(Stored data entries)
******************************

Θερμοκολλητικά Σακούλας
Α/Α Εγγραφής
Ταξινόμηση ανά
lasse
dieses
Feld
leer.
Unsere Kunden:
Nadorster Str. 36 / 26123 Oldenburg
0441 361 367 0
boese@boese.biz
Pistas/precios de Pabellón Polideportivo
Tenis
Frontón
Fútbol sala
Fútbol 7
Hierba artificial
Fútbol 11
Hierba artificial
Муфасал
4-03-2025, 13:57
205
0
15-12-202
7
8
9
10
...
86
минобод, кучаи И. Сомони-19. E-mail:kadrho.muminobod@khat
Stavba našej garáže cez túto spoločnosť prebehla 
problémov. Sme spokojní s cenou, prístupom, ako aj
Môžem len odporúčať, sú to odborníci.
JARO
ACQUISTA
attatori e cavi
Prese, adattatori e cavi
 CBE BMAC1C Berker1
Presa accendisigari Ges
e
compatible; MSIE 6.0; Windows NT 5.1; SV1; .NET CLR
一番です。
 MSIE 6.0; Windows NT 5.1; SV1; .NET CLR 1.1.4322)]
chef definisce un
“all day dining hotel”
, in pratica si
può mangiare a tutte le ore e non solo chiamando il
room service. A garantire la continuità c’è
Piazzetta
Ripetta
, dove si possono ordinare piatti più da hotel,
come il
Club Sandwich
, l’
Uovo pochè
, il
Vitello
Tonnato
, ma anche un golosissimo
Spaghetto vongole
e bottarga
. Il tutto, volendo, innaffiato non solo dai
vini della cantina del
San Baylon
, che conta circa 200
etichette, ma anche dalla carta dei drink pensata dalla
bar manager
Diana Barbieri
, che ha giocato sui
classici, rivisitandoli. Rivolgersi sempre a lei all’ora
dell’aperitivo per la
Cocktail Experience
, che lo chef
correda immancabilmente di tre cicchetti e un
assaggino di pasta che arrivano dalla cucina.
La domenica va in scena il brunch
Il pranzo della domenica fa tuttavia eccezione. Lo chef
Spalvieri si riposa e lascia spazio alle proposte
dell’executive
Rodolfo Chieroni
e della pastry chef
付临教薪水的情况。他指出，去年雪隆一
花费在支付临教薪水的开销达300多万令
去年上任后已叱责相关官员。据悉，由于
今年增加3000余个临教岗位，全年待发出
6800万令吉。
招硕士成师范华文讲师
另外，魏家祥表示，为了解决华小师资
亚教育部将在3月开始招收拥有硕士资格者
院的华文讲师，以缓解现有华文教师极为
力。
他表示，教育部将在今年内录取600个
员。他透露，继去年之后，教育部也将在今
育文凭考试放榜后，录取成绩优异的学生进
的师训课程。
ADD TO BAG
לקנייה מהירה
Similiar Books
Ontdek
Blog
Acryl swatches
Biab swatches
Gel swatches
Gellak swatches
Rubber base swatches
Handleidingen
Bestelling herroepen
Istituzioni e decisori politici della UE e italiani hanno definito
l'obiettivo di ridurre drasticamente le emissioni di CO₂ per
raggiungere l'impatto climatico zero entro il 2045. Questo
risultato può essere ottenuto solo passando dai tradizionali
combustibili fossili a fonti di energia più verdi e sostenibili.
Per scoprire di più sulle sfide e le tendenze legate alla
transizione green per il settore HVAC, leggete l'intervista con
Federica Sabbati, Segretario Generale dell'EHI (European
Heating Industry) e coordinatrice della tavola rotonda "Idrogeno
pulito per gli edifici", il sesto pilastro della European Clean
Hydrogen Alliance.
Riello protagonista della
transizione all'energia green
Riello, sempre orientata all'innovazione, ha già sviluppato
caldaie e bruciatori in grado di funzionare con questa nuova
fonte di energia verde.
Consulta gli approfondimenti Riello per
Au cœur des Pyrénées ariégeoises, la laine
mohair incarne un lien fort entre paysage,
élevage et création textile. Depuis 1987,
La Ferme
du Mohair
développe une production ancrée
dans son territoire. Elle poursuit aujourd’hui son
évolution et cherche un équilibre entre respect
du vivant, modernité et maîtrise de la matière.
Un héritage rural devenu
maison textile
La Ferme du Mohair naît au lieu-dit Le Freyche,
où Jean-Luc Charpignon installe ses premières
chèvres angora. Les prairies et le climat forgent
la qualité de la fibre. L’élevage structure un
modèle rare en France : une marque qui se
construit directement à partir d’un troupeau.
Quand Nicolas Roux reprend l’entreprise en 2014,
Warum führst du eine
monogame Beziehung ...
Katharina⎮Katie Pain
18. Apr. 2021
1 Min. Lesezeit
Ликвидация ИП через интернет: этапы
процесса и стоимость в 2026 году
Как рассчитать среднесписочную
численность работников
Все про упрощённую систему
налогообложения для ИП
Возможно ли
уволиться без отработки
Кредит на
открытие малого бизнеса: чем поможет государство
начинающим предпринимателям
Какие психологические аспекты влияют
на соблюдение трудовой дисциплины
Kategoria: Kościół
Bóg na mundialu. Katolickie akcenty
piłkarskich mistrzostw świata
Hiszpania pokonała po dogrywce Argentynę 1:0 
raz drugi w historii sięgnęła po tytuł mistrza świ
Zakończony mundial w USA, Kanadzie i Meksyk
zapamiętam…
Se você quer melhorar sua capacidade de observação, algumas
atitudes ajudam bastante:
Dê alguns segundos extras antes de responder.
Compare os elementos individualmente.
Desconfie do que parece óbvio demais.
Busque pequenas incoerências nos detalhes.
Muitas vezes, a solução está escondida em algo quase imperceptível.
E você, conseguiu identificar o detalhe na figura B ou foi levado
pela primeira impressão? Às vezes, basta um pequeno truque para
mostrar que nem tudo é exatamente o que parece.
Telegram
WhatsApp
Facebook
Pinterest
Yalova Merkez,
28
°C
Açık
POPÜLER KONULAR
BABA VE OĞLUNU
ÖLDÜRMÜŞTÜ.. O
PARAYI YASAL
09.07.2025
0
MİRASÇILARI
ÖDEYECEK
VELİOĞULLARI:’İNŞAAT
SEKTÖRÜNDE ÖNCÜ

******************************

Instruction:
Rewrite all the entries above, replacing each "Hierba artificial" with "Césped artificial" and leaving everything else unchanged.

Answer section:
Θερμοκολλητικά Σακούλας
Α/Α Εγγραφής
Ταξινόμηση ανά
lasse
dieses
Feld
leer.
Unsere Kunden:
Nadorster Str. 36 / 26123 Oldenburg
0441 361 367 0
boese@boese.biz
Pistas/precios de Pabellón Polideportivo
Tenis
Frontón
Fútbol sala
Fútbol 7
Césped artificial
Fútbol 11
Césped artificial
Муфасал
4-03-2025, 13:57
205
0
15-12-202
7
8
9
10
...
86
минобод, кучаи И. Сомони-19. E-mail:kadrho.muminobod@khat
Stavba našej garáže cez túto spoločnosť prebehla 
problémov. Sme spokojní s cenou, prístupom, ako aj
Môžem len odporúčať, sú to odborníci.
JARO
ACQUISTA
attatori e cavi
Prese, adattatori e cavi
 CBE BMAC1C Berker1
Presa accendisigari Ges
e
compatible; MSIE 6.0; Windows NT 5.1; SV1; .NET CLR
一番です。
 MSIE 6.0; Windows NT 5.1; SV1; .NET CLR 1.1.4322)]
chef definisce un
“all day dining hotel”
, in pratica si
può mangiare a tutte le ore e non solo chiamando il
room service. A garantire la continuità c’è
Piazzetta
Ripetta
, dove si possono ordinare piatti più da hotel,
come il
Club Sandwich
, l’
Uovo pochè
, il
Vitello
Tonnato
, ma anche un golosissimo
Spaghetto vongole
e bottarga
. Il tutto, volendo, innaffiato non solo dai
vini della cantina del
San Baylon
, che conta circa 200
etichette, ma anche dalla carta dei drink pensata dalla
bar manager
Diana Barbieri
, che ha giocato sui
classici, rivisitandoli. Rivolgersi sempre a lei all’ora
dell’aperitivo per la
Cocktail Experience
, che lo chef
correda immancabilmente di tre cicchetti e un
assaggino di pasta che arrivano dalla cucina.
La domenica va in scena il brunch
Il pranzo della domenica fa tuttavia eccezione. Lo chef
Spalvieri si riposa e lascia spazio alle proposte
dell’executive
Rodolfo Chieroni
e della pastry chef
付临教薪水的情况。他指出，去年雪隆一
花费在支付临教薪水的开销达300多万令
去年上任后已叱责相关官员。据悉，由于
今年增加3000余个临教岗位，全年待发出
6800万令吉。
招硕士成师范华文讲师
另外，魏家祥表示，为了解决华小师资
亚教育部将在3月开始招收拥有硕士资格者
院的华文讲师，以缓解现有华文教师极为
力。
他表示，教育部将在今年内录取600个
员。他透露，继去年之后，教育部也将在今
育文凭考试放榜后，录取成绩优异的学生进
的师训课程。
ADD TO BAG
לקנייה מהירה
Similiar Books
Ontdek
Blog
Acryl swatches
Biab swatches
Gel swatches
Gellak swatches
Rubber base swatches
Handleidingen
Bestelling herroepen
Istituzioni e decisori politici della UE e italiani hanno definito
l'obiettivo di ridurre drasticamente le emissioni di CO₂ per
raggiungere l'impatto climatico zero entro il 2045. Questo
risultato può essere ottenuto solo passando dai tradizionali
combustibili fossili a fonti di energia più verdi e sostenibili.
Per scoprire di più sulle sfide e le tendenze legate alla
transizione green per il settore HVAC, leggete l'intervista con
Federica Sabbati, Segretario Generale dell'EHI (European
Heating Industry) e coordinatrice della tavola rotonda "Idrogeno
pulito per gli edifici", il sesto pilastro della European Clean
Hydrogen Alliance.
Riello protagonista della
transizione all'energia green
Riello, sempre orientata all'innovazione, ha già sviluppato
caldaie e bruciatori in grado di funzionare con questa nuova
fonte di energia verde.
Consulta gli approfondimenti Riello per
Au cœur des Pyrénées ariégeoises, la laine
mohair incarne un lien fort entre paysage,
élevage et création textile. Depuis 1987,
La Ferme
du Mohair
développe une production ancrée
dans son territoire. Elle poursuit aujourd’hui son
évolution et cherche un équilibre entre respect
du vivant, modernité et maîtrise de la matière.
Un héritage rural devenu
maison textile
La Ferme du Mohair naît au lieu-dit Le Freyche,
où Jean-Luc Charpignon installe ses premières
chèvres angora. Les prairies et le climat forgent
la qualité de la fibre. L’élevage structure un
modèle rare en France : une marque qui se
construit directement à partir d’un troupeau.
Quand Nicolas Roux reprend l’entreprise en 2014,
Warum führst du eine
monogame Beziehung ...
Katharina⎮Katie Pain
18. Apr. 2021
1 Min. Lesezeit
Ликвидация ИП через интернет: этапы
процесса и стоимость в 2026 году
Как рассчитать среднесписочную
численность работников
Все про упрощённую систему
налогообложения для ИП
Возможно ли
уволиться без отработки
Кредит на
открытие малого бизнеса: чем поможет государство
начинающим предпринимателям
Какие психологические аспекты влияют
на соблюдение трудовой дисциплины
Kategoria: Kościół
Bóg na mundialu. Katolickie akcenty
piłkarskich mistrzostw świata
Hiszpania pokonała po dogrywce Argentynę 1:0 
raz drugi w historii sięgnęła po tytuł mistrza świ
Zakończony mundial w USA, Kanadzie i Meksyk
zapamiętam…
Se você quer melhorar sua capacidade de observação, algumas
atitudes ajudam bastante:
Dê alguns segundos extras antes de responder.
Compare os elementos individualmente.
Desconfie do que parece óbvio demais.
Busque pequenas incoerências nos detalhes.
Muitas vezes, a solução está escondida em algo quase imperceptível.
E você, conseguiu identificar o detalhe na figura B ou foi levado
pela primeira impressão? Às vezes, basta um pequeno truque para
mostrar que nem tudo é exatamente o que parece.
Telegram
WhatsApp
Facebook
Pinterest
Yalova Merkez,
28
°C
Açık
POPÜLER KONULAR
BABA VE OĞLUNU
ÖLDÜRMÜŞTÜ.. O
PARAYI YASAL
09.07.2025
0
MİRASÇILARI
ÖDEYECEK
VELİOĞULLARI:’İNŞAAT
SEKTÖRÜNDE ÖNCÜ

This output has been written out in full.